Бабушка всплакнет потихоньку и достанет из сундучка свой «Гадательный круг царя Соломона». Бросит на круг зернышко:
– Колюшка, посмотри, чего вышло.
Я читаю:
– «Ты хочешь узнать о важном деле, то лучше погадай на будущей неделе».
Бабушка мечет зернышко снова, и я опять ищу нужный номер. Ох, кажется, какая-то гадость: «Не верь обманам, тебе грозят бедами, змея ползет между цветами!»
У меня не хватает духу огорчить бабушку таким зловещим предсказанием, и я читаю ей другое, строчкой выше:
– «Получишь счастие большое и богатства сундуки, и золото к тебе польется наподобие реки».
Река, деревья, травы
Мы жили неподалеку от реки, и каждую весну полая вода подходила к самому нашему дому, а иногда заходила и на двор. Ледоход можно было видеть прямо из окон, но кто же сидит дома, когда на реке такой праздник? Весь берег чернел народом. С шипением и треском проносился мимо лед сплошным грязно-белым потоком, и если смотришь на него не отрываясь, то начинает казаться, что тронулся с места берег и вместе с людьми стремительно несется мимо остановившейся реки.

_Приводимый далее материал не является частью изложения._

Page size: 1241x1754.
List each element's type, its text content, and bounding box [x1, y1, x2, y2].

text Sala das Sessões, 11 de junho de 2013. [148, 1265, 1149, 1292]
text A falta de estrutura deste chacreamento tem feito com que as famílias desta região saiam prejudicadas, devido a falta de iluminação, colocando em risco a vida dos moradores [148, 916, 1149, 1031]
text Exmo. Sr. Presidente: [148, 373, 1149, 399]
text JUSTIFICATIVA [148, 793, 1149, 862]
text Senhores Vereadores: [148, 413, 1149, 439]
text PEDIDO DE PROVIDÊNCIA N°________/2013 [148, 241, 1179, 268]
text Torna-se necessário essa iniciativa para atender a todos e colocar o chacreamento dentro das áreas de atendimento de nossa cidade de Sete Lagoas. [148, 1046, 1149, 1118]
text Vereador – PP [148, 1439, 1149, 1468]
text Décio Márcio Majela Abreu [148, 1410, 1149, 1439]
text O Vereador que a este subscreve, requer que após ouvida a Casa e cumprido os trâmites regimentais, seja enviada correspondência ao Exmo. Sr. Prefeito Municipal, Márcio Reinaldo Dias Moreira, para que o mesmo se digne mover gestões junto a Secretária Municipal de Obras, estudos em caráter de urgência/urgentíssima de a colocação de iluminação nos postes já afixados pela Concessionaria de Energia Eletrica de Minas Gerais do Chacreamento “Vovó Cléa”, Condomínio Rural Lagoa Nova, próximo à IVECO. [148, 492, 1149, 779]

Кончалось половодье, и река отступала, оставляя на кромке разлива большие льдины, которые потом долго и медленно таяли, крошились, разваливались кучей голубого стекляруса и, наконец, исчезали, оставляя лужи.
Весь берег, грязный, взъерошенный после разлива, был затянут толстым слоем ила, на голых кустах ивняка висели космы старой соломы и всякого сору, принесенного половодьем.
Пригревало солнце, и берег начинал менять свою кожу: ил покрывался трещинами, лопался на куски, усыхал, и под ним открывался чистый белый песочек. Из песка вылезали молодые листья лопуха, сверху – зеленые, блестящие, с исподу – серые, бумазейные. Это не мать-и-мачеха, известная в Подмосковье; лопухи моего детства я видел здесь только под Каширой, на приокских песках, и с каким душевным трепетом вдыхал я их горький, единственный в мире запах.
Берег оживал. Голые прутья ивняка опушались зеленью. У самой воды торопилась раскинуть во все стороны свои красные нити и поскорее закрыть песок ковром из вырезных листочков и желтых цветков гусиная травка.
Вдоль реки росли большие старые, дуплистые ветлы. Они зацветали, покрываясь крохотными желтыми пушистыми барашками. Сладкий аромат стоял тогда над ветлами, пчелы круглый день гудели на их ветках. Эти желтые барашки были первым лакомством, которое приносила нам весна: они были сладкими на вкус, и их можно было сосать. Потом цвет опадал в виде маленьких коричневых червячков, и ветлы одевались листом. Одни становились зелеными, другие – серебристо-сизыми.
Нет ничего красивее старых ветел. И теперь радуется глаз и трепещет сердце, когда где-нибудь у реки я вижу их величавые круглящиеся купы, но все они, кажется, уступают великолепию ветел моего детства.
Берег буйно зарастал густыми джунглями высокой безымянной травы с хрупким стеблем, капустного цвета листьями и редечным запахом; прелестными кустиками «божьего дерева» с кружевными, как у укропа, листьями и полынным духом; ползучим вьюнком с бледно-розовыми колокольчиками, пахнущими ванилью. Лужи у реки населялись всякой живностью: головастиками, улитками, водяными жуками.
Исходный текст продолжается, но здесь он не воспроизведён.